# Monarch Products Company 1930s Tricycle



## Milletra (May 1, 2019)

Hi! New here! Not generally a collector of tricycles, but I am a vintage/antique collector. I came across this little double-step trike, and loved it! It is clearly marked Monarch Products Company, Tiffin, Ohio. Through research, I know that this company was formed, and produced children's ride on toys and doll carriages beginning in Oct. 1930. Due to the Depression, production only remained strong for a couple years, and they sold in approx. 1934, and the new company filed bankruptcy in 1935. So ended toy production on Tiffin Ohio.
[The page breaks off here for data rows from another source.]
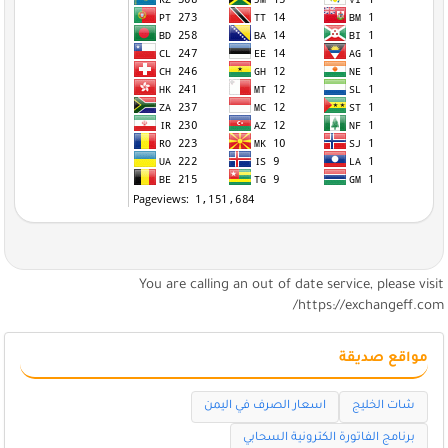
You are calling an out of date service, please visi
https://exchangeff.com
مواقع صديقة
شات الخليج
اسعار الصرف في اليمن
برنامج الفاتورة الكترونية السحابي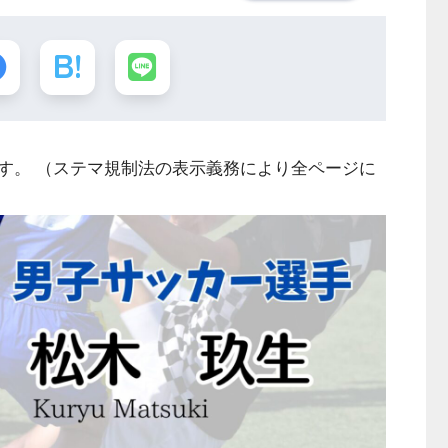
す。 （ステマ規制法の表示義務により全ページに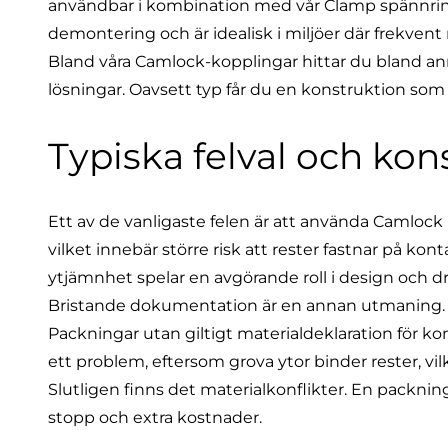
användbar i kombination med vår
Clamp spännrin
demontering och är idealisk i miljöer där frekvent 
Bland våra Camlock-kopplingar hittar du bland a
lösningar. Oavsett typ får du en konstruktion som g
Typiska felval och ko
Ett av de vanligaste felen är att använda Camloc
vilket innebär större risk att rester fastnar på kon
ytjämnhet spelar en avgörande roll i design och dr
Bristande dokumentation är en annan utmaning. U
Packningar utan giltigt materialdeklaration för k
ett problem, eftersom grova ytor binder rester, v
Slutligen finns det materialkonflikter. En packnin
stopp och extra kostnader.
I am curious if there are any collectors out there that know how rare this brand of tricycle might be? and/or its value? I can't seem to find other examples (trikes or otherwise) of Monarch Products Company ride ons.

Thanks so much!


----------



## ridingtoy (May 1, 2019)

That is a very interesting find! I've never seen or heard of a Monarch tricycle before, and I've been researching and collecting them since around 1990. The ornate head badge is very similar to the ones used by American National on trikes around 1930, but to my knowledge Monarch was never a part of American National. Thanks for posting this rare find in tricycles! Maybe someone else on the CABE has heard of this company before.

Dave


----------



## Milletra (May 2, 2019)

Thanks so much for your reply! I appreciate it so much! Helps me to know from a collector that it does seem to be a rare manufacturer. 

Thanks,
Tracee


----------



## Milletra (May 2, 2019)

ridingtoy said:


> That is a very interesting find! I've never seen or heard of a Monarch tricycle before, and I've been researching and collecting them since around 1990. The ornate head badge is very similar to the ones used by American National on trikes around 1930, but to my knowledge Monarch was never a part of American National. Thanks for posting this rare find in tricycles! Maybe someone else on the CABE has heard of this company before.
> 
> Dave




Thanks so much for your reply! I appreciate it so much! Helps me to know from a collector that it does seem to be a rare manufacturer.

Thanks,
Tracee


----------



## lealucas79 (Apr 14, 2020)

Hi  

My research on a Monarch Trike brought me here  could this be the same company do you think?


----------



## Freqman1 (Apr 14, 2020)

lealucas79 said:


> Hi
> 
> My research on a Monarch Trike brought me here  could this be the same company do you think?
> 
> ...




I seriously doubt it. My guess is your trike was made fairly recently and likely in China. This is not what I would call a collector tricycle. V/r Shawn


----------



## cr250mark (Apr 14, 2020)

Here’s A third opinion ,nothing  crazy 
Trike looks to be definetly early 30’s 
“Obviously” wrong rear wheels 
Pretty standard tube frame - unusual cool stem and rear step 
Nothing crazy rare that I would see holding a ton of value 
Simply a cool early badged and possibly low produced trike 
Otherwise I’d say nice find 
Few Picts to throw out there 

Mark


----------



## Freqman1 (Apr 14, 2020)

Some good info there Mark--thanks for sharing. V/r Shawn


----------